Irishman pleads guilty in rhino horns case

 Collector bought horns for $50,000

By Tom Hays
Associated Press

NEW YORK (AP) — An Irishman linked to a criminal Gypsy clan pleaded guilty Tuesday to charges he used forged documents to sell horns from endangered black rhinos to a New York collector for $50,000.

Michael Slattery wept, rubbed his face and waved his arms before entering the plea in federal court in Manhattan, prompting U.S. District Judge John Gleeson to comment, “You look like a nervous wreck.”

Slattery, 23, told the judge he barely knows how to read but understood the trafficking charges.

“I knew I was doing wrong,” the defendant said.

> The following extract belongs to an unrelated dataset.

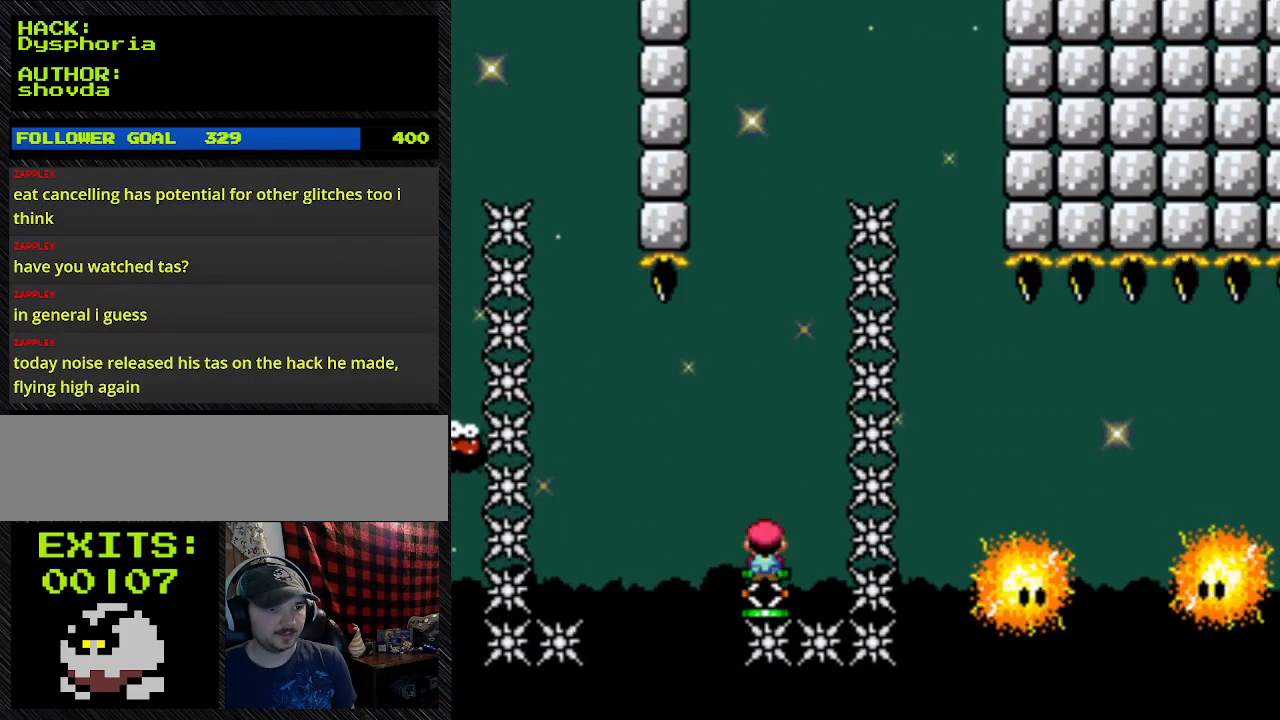
{"dt_ms": 500, "buttons": ["A", "Y", "DPAD_RIGHT"], "events": [[333, "A", "down"], [333, "DPAD_RIGHT", "down"]]}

Asked later by Gleeson how he was doing in jail, Slattery claimed that one inmate had threated to “spin my head off,” and that he’d overheard conversations about how a murder suspect “wanted me to sleep with him.”

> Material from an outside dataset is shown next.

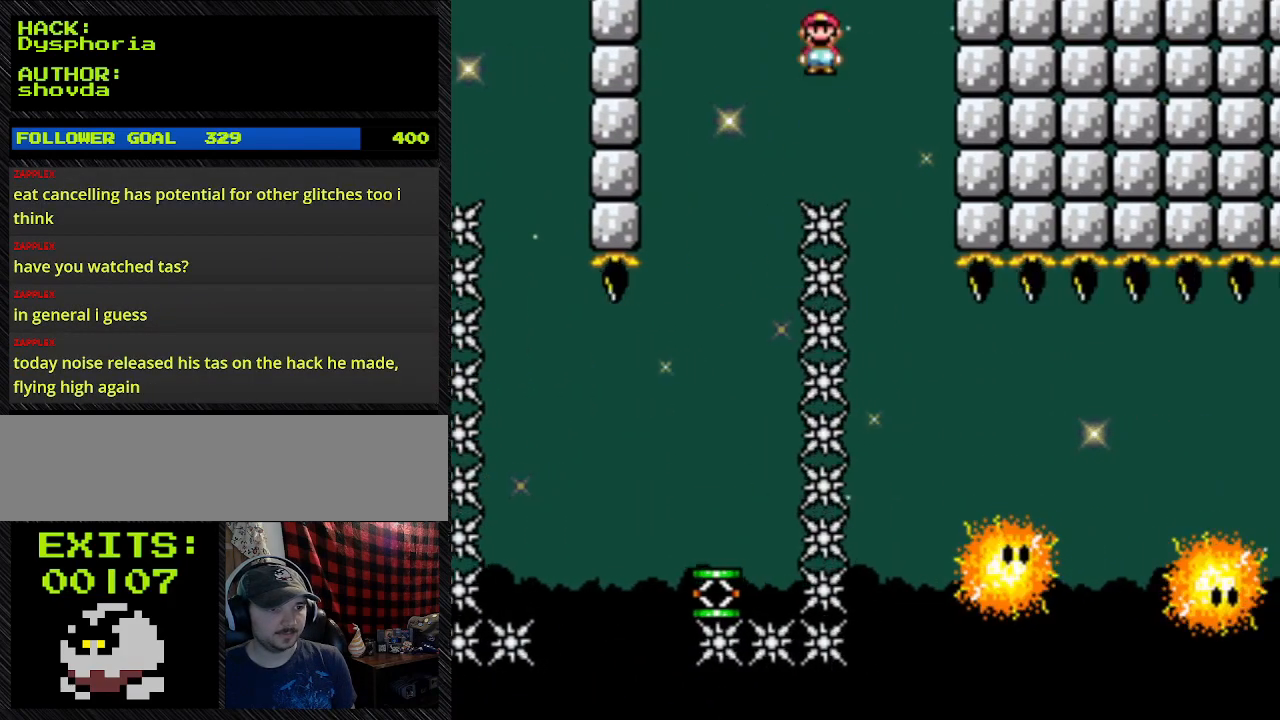
{"dt_ms": 1000, "buttons": ["A", "Y"]}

Prosecutors have identified Slattery as a member of Ireland’s Gypsy minority, known there as travelers. They cited a letter from Irish authorities linking him to an Irish Gypsy criminal network based in the County Limerick village of Rathkeale that’s suspected in dozens of thefts of rhino horns across Europe.

In Rathkeale, the travelers have purchased “most of the real estate in this town in recent years and shown incredible signs of wealth,” the letter said.

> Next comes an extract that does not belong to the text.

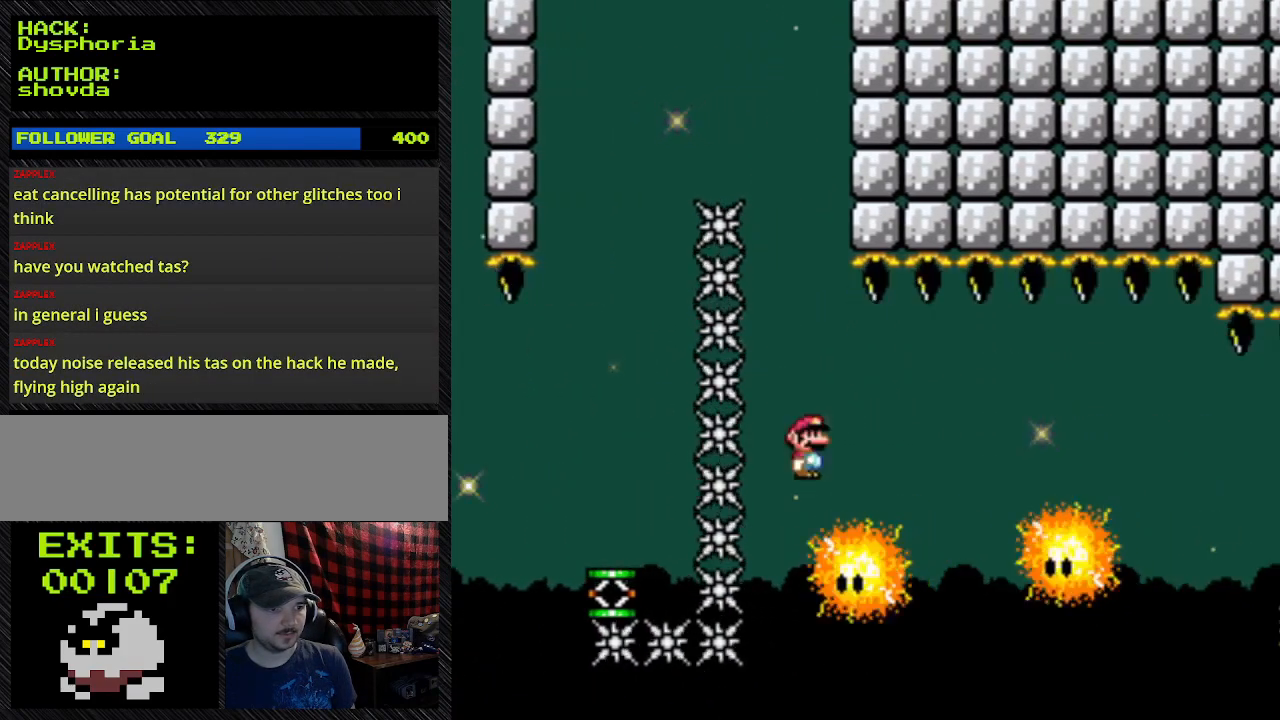
{"dt_ms": 500, "buttons": ["A", "Y", "DPAD_RIGHT"], "events": [[300, "DPAD_RIGHT", "down"]]}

U.S. authorities alleged that Slattery traveled from London to Houston in 2010 to try to buy two horns at a taxidermy auction house. Learning that he needed to be a resident of Texas to make the purchase, he recruited a day laborer to be a straw buyer. He and other unidentified suspects gave the straw buyer $18,000 in $100 bills to complete the deal, a complaint said.

Slattery was arrested in September at New Jersey’s Newark Liberty Airport while boarding a flight to London. He faces a maximum term of about 2 1/2 years at sentencing early next year, followed by deportation.